[Collected data entries]
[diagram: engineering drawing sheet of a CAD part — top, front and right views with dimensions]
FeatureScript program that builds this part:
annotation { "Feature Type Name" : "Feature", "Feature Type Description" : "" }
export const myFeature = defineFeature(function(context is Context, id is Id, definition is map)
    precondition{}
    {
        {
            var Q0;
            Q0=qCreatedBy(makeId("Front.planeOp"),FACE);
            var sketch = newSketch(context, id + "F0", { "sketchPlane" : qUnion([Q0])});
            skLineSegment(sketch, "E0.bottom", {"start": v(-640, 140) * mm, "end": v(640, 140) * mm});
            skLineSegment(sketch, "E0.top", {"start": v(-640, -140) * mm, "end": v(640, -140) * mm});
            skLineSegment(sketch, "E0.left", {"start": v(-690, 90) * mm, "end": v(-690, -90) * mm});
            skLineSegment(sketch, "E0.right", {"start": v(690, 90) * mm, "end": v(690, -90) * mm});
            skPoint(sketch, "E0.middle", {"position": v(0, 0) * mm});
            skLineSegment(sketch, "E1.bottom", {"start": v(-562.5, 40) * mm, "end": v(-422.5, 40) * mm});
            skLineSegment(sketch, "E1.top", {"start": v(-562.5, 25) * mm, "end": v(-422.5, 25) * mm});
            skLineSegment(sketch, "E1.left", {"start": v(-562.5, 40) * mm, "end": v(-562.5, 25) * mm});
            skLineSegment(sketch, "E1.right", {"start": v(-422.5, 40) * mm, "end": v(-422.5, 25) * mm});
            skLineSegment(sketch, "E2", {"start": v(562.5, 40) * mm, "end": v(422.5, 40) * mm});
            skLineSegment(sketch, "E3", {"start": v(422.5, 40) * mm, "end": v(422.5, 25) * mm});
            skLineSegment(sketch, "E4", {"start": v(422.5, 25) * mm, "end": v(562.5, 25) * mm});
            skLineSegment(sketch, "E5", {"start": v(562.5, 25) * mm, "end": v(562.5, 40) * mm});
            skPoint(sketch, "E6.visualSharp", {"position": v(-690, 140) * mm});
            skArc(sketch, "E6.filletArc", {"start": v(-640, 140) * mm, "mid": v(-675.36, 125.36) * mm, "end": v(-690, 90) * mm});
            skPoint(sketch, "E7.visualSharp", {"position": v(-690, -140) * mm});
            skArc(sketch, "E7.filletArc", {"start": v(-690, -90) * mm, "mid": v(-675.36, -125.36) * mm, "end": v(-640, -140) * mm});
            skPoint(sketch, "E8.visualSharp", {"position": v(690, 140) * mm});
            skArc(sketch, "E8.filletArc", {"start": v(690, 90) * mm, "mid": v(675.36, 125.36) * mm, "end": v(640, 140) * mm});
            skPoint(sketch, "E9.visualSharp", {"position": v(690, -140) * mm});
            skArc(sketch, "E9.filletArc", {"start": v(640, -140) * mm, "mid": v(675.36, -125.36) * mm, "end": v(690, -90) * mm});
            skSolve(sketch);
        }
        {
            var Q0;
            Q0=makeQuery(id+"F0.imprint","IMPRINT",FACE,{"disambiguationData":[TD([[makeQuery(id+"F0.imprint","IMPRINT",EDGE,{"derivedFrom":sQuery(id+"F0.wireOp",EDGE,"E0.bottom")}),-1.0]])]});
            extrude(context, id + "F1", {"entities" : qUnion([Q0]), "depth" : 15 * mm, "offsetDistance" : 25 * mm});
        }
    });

* **Task brief**
Pull out each line of the listing above that contains the string "visualSharp", and copy those lines in full.

* **Right answer**
            skPoint(sketch, "E6.visualSharp", {"position": v(-690, 140) * mm});
            skPoint(sketch, "E7.visualSharp", {"position": v(-690, -140) * mm});
            skPoint(sketch, "E8.visualSharp", {"position": v(690, 140) * mm});
            skPoint(sketch, "E9.visualSharp", {"position": v(690, -140) * mm});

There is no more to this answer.